Oggi però viene facile pensare che il boicottaggio non stia avendo gli effetti desiderati. Mentre gli attivisti ambientali si rifiutavano di partecipare, alla COP di Dubai si è registrato il numero di presenze più alto di sempre. Più di 100 mila persone.

Gli spazi lasciati vacanti sono stati riempiti, tra gli altri, anche da lobbisti dell’industria dei combustibili fossili, quest’anno presenti in numeri record, 2456 secondo Global Witness (l’anno scorso erano 636). L’effetto più rilevante del boicottaggio è stato quindi quello di lasciare spazio, di permettere agli oppositori della transizione di tirare un respiro di sollievo. Di poter operare con qualche preoccupazione in meno.

Molte e molti di questi attivisti si sono trovati a Casanare, in Colombia, dove si è svolto l’Earth Social Conference, il controvertice di questa COP.

I temi trattati dal controvertice sono di vitale importanza, vanno dal tentativo di creare una visione per un mondo post capitalista, a quello della crisi climatica nel contesto della guerra in Medio Oriente.
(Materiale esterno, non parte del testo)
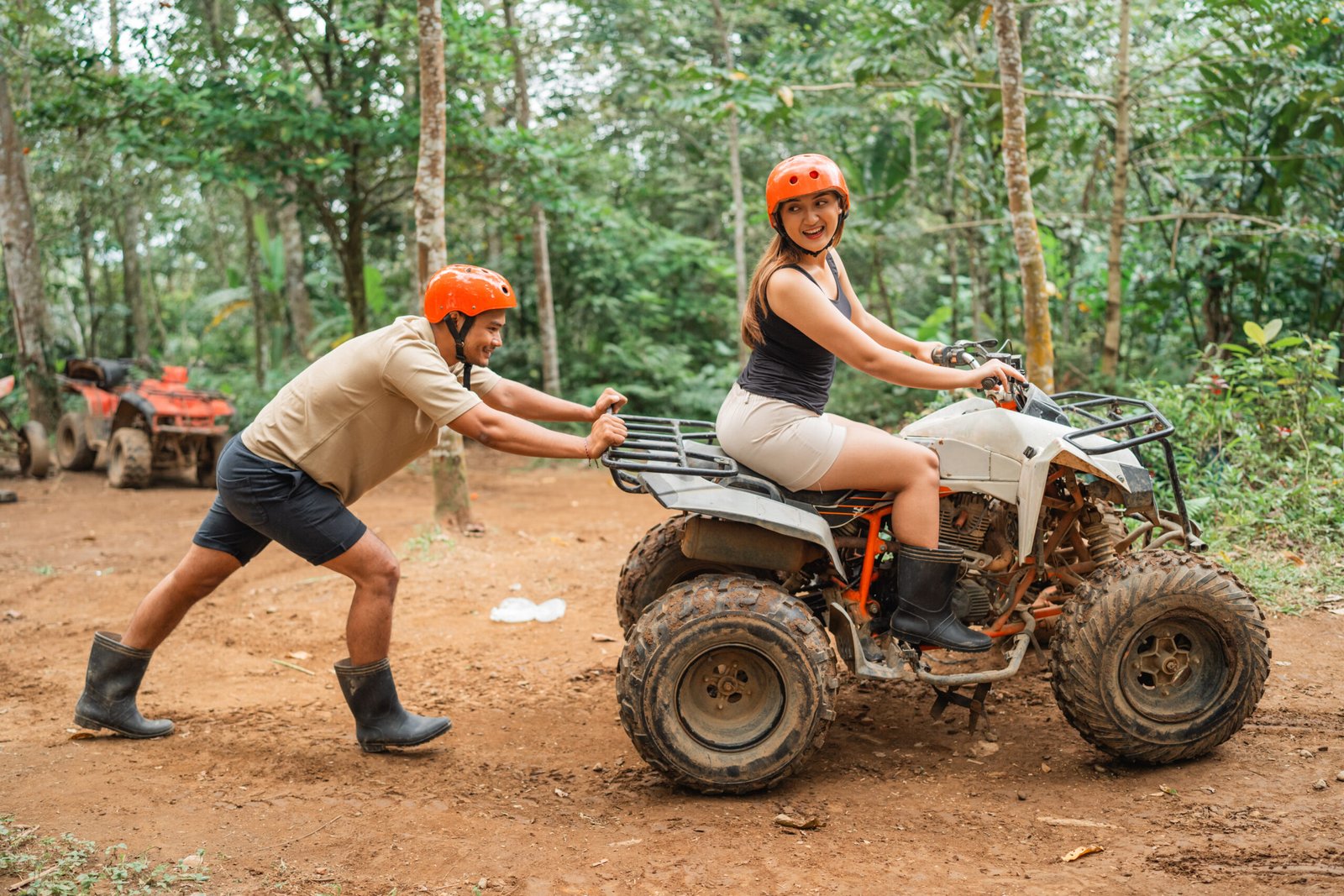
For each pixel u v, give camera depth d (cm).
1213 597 333
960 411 363
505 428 328
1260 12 823
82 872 273
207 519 373
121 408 1223
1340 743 347
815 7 1302
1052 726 383
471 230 1870
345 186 1409
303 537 351
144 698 436
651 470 317
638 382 1641
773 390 340
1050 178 1192
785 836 297
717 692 331
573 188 1380
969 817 307
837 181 326
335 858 286
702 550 339
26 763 358
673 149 1834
Sono temi e visioni che un processo come quello delle COP non si può permettere di perdere. Se vogliamo avere delle speranze di invertire la rotta e salvare l’umanità dal collasso climatico, dobbiamo assolutamente trovare il modo di riportare queste voci nel dibattito delle COP, farle ascoltare ai negoziatori e ai ministri, mantenendo la pressione costante, per ricordargli qual è la posta in gioco: la vita umana sulla Terra.